▶ _Obiettivo 1_: Nel brano riportato più avanti, individua tutte le espressioni racchiuse tra virgolette e scrivile senza ripetizioni, nell'ordine in cui compaiono per la prima volta.

= = = =

Forse però il problema non esiste nella realtà, ma è una questione di forma, una di quelle questioni di forma tanto importanti che a lungo andare penetrano così a fondo da cambiare anche i contenuti. Proprio noi che ci esponiamo scrivendo, divulgando, cercando di rappresentare una minoranza, un’idea, dobbiamo fare attenzione a non cadere in questo controsenso. Non possiamo permetterci di predicare bene e razzolare male, altrimenti rischiamo di vanificare ogni nostro sforzo.
Io sono convinto che essere definito “autistico” mi rappresenti in quanto l’autismo è parte di me, non credo che determinate caratteristiche possano essere eliminate e non vedo perché dovrebbero, dal momento che in qualche modo io sono la persona che sono anche grazie a esse, nel bene e nel male. Essere definito autistico, e non “persona con autismo”, significa per me che quelle differenze che mi contraddistinguono dalla maggioranza sono appunto delle differenze alla quali non associo alcun giudizio morale o di valore: i miei sensi sono “differenti”, non deficitari; la mia modalità sociale e comunicativa è “differente”, non difettosa.

= = = =

▶ _Obiettivo 2_: Elenca ogni riga dei record che contiene la stringa "tuning", tenendo conto di maiuscole e minuscole.

(Alcuni record)

= = = =

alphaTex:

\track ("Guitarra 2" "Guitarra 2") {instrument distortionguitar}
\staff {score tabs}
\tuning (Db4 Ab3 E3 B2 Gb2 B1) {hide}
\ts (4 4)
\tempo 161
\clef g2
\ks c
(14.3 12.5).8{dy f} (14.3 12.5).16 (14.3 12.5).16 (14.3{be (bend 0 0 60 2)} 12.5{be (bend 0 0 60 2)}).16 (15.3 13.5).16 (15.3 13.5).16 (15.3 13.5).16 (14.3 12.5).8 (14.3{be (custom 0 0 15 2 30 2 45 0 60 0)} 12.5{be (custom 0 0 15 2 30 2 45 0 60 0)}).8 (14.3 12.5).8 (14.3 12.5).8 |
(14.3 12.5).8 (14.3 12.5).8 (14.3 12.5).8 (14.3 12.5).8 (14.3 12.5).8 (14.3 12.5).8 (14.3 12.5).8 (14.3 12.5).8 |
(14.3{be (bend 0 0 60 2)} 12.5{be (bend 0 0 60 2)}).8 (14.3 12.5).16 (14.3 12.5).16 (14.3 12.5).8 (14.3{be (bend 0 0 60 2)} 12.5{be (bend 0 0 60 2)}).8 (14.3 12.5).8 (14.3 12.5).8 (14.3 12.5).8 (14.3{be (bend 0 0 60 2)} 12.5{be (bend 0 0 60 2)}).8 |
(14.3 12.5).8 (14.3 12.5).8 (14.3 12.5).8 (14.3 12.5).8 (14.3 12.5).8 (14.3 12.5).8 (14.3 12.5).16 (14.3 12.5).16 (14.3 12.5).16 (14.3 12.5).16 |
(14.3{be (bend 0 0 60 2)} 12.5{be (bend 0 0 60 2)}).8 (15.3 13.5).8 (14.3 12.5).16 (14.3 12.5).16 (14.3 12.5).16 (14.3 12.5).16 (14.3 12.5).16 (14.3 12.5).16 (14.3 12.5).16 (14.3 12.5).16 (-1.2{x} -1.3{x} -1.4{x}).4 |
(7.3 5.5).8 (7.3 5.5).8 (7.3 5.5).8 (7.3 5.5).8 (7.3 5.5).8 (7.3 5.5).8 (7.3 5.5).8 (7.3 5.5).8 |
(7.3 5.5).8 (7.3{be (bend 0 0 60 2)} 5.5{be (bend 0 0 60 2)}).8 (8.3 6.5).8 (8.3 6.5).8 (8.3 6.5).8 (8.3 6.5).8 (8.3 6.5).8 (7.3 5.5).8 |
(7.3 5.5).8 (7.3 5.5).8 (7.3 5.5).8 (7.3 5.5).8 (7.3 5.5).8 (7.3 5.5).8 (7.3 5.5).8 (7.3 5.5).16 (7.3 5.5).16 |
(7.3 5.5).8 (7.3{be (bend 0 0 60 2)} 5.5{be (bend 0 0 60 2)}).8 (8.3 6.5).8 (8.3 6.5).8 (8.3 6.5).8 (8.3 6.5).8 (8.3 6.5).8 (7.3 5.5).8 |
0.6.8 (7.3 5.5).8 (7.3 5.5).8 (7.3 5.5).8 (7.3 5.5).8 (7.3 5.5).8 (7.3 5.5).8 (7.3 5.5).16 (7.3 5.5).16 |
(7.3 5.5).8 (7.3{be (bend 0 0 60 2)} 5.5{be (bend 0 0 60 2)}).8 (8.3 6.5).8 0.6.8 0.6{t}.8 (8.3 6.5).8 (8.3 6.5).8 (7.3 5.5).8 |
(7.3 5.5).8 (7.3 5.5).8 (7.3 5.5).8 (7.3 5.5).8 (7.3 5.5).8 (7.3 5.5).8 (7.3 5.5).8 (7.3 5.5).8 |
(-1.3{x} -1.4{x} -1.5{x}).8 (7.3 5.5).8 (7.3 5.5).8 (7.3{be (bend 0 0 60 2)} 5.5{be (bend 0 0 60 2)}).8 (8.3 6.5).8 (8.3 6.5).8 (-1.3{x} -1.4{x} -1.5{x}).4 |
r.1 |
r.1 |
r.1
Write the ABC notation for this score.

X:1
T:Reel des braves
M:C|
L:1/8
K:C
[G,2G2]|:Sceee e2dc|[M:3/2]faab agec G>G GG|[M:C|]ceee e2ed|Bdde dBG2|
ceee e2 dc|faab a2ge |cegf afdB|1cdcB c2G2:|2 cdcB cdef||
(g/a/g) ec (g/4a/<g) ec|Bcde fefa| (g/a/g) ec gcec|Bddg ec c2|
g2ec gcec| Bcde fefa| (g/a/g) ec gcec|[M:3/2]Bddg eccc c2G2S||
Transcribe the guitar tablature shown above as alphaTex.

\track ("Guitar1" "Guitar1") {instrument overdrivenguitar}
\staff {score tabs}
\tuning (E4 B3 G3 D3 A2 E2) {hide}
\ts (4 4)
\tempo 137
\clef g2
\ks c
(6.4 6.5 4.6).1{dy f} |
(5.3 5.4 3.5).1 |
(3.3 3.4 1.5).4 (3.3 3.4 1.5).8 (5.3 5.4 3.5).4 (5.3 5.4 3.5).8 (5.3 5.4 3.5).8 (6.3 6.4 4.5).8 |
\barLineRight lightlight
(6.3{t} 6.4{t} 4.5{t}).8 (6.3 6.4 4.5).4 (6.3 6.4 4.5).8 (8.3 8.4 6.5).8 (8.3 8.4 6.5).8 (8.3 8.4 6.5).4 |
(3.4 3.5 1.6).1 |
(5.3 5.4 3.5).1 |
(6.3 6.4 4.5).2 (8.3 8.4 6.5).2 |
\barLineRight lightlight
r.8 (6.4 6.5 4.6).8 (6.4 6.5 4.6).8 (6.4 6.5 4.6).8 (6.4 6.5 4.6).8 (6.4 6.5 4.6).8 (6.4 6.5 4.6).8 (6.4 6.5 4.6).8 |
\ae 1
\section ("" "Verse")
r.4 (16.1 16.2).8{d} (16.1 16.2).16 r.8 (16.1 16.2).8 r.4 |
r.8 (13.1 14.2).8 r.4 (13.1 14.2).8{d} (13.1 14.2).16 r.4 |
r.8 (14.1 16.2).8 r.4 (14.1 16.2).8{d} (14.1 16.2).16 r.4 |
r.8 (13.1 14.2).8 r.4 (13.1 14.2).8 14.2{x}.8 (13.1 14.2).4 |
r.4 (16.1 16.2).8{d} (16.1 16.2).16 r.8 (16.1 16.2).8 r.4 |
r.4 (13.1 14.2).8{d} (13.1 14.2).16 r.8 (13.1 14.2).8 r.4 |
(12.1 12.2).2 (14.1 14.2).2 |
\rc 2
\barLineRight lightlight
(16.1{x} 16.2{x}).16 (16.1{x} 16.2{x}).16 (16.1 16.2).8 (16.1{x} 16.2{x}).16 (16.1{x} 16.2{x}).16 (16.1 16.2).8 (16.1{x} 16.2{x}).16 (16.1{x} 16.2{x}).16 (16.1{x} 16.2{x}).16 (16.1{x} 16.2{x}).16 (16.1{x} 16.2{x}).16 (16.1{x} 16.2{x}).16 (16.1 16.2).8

= = = =

▶ _Risultato dell'esercizio 1_:
autistico
persona con autismo
differenti
differente

▶ _Risultato dell'esercizio 2_:
\tuning (Db4 Ab3 E3 B2 Gb2 B1) {hide}
\tuning (E4 B3 G3 D3 A2 E2) {hide}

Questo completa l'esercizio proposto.